▶ Dataset entries
--
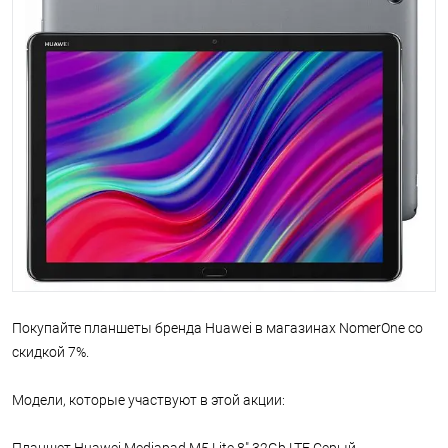
Покупайте планшеты бренда Huawei в магазинах NomerOne со
скидкой 7%.
Модели, которые участвуют в этой акции:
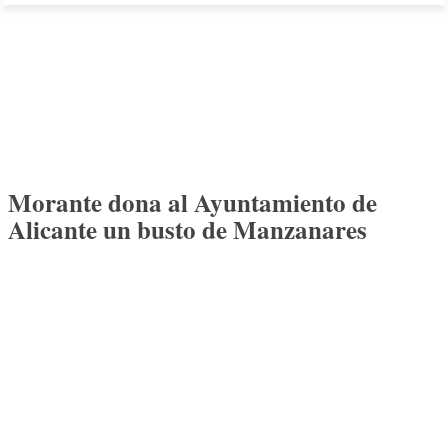
Morante dona al Ayuntamiento de
Alicante un busto de Manzanares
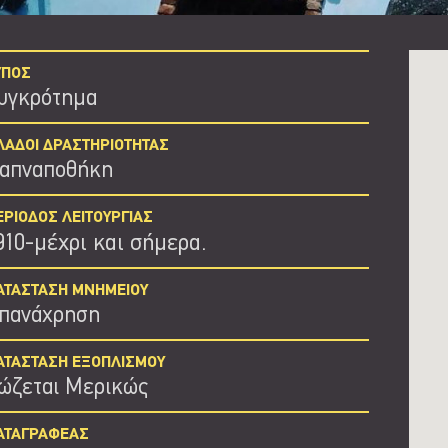
ΥΠΟΣ
υγκρότημα
ΛΑΔΟΙ ΔΡΑΣΤΗΡΙΟΤΗΤΑΣ
απναποθήκη
ΕΡΙΟΔΟΣ ΛΕΙΤΟΥΡΓΙΑΣ
910-μέχρι και σήμερα.
ΑΤΑΣΤΑΣΗ ΜΝΗΜΕΙΟΥ
πανάχρηση
ΑΤΑΣΤΑΣΗ ΕΞΟΠΛΙΣΜΟΥ
ώζεται Μερικώς
ΑΤΑΓΡΑΦΕΑΣ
--
Pictures stay out, but every record above is to be returned exactly.

Покупайте планшеты бренда Huawei в магазинах NomerOne со
скидкой 7%.
Модели, которые участвуют в этой акции:
Morante dona al Ayuntamiento de
Alicante un busto de Manzanares
ΥΠΟΣ
υγκρότημα
ΛΑΔΟΙ ΔΡΑΣΤΗΡΙΟΤΗΤΑΣ
απναποθήκη
ΕΡΙΟΔΟΣ ΛΕΙΤΟΥΡΓΙΑΣ
910-μέχρι και σήμερα.
ΑΤΑΣΤΑΣΗ ΜΝΗΜΕΙΟΥ
πανάχρηση
ΑΤΑΣΤΑΣΗ ΕΞΟΠΛΙΣΜΟΥ
ώζεται Μερικώς
ΑΤΑΓΡΑΦΕΑΣ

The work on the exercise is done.